Human history bears witness to instances where certain realities were suppressed, and the colonial era stands out as a potential illustration of such suppression. During this period, colonial powers employed imperialistic strategies, discrediting the religious realities of Africans by labeling them as heathen and imposing their own cultural norms on the indigenous populations. Frantz Fanon (1952) extensively examined the impact of colonialism on the cultural identity of Africans, emphasizing that the dismissal of their religious beliefs and practices played a pivotal role. According to Fanon (1952), the colonial project involved branding African culture as inferior, positioning it in stark contrast to the perceived superiority of the ‘white culture’. The implication was that, for a black individual to attain a higher status, they were compelled to forsake their own cultural reality and adopt that of their colonial masters. Fanon vividly expresses this dynamic, stating, "Every colonized people...find itself face to face with the language of the civilizing nation; that is, with the culture of the mother country." The elevation of the colonized, in Fanon's view, was contingent upon the extent to which they embraced the standards of the colonizing nation. Paradoxically, the more they renounced their indigenous identity, the more they were deemed to be "whiter" and elevated from what was derogatorily termed their "jungle status" (Fanon 1952, p.56).

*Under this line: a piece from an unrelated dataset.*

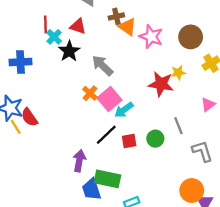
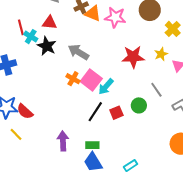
yellow star: (178, 73) -> (161, 54), moved
yellow line: (16, 127) -> (16, 134), moved
purple arrow: (79, 161) -> (63, 141), moved
green rectangle: (107, 179) -> (92, 145), moved, size x0.6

Fanon (1952) contends that the colonial masters effectively suppressed the realities of Africans by specifically targeting their religious beliefs. This strategic move, he argues, invaded the sense of purpose within these communities. The religious beliefs held by African societies not only shaped their cultural fabric but also provided a framework for interpreting the world. Discrediting these beliefs raised fundamental questions about the very foundations of their community life. This aligns with the sociological understanding that religious beliefs play a crucial role in shaping interpretations of the world, fostering moral values, and providing a shared framework for community life. The colonial strategy, therefore, went beyond territorial conquest; it sought to reshape the very essence of the colonized societies by undermining their cultural and religious foundations.